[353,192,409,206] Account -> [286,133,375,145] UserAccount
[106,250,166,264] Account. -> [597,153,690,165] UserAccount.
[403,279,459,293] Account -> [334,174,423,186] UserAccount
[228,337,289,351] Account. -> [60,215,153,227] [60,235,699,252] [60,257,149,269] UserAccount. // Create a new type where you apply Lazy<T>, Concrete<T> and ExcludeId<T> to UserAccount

--

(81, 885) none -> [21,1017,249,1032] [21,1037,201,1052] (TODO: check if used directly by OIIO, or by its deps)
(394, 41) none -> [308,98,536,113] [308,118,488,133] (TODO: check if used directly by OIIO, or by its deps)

■ EXERCISE AIM:
Copy out, from the records above, every line that holds the string "deps".

■ WRITTEN SOLUTION:
(81, 885) none -> [21,1017,249,1032] [21,1037,201,1052] (TODO: check if used directly by OIIO, or by its deps)
(394, 41) none -> [308,98,536,113] [308,118,488,133] (TODO: check if used directly by OIIO, or by its deps)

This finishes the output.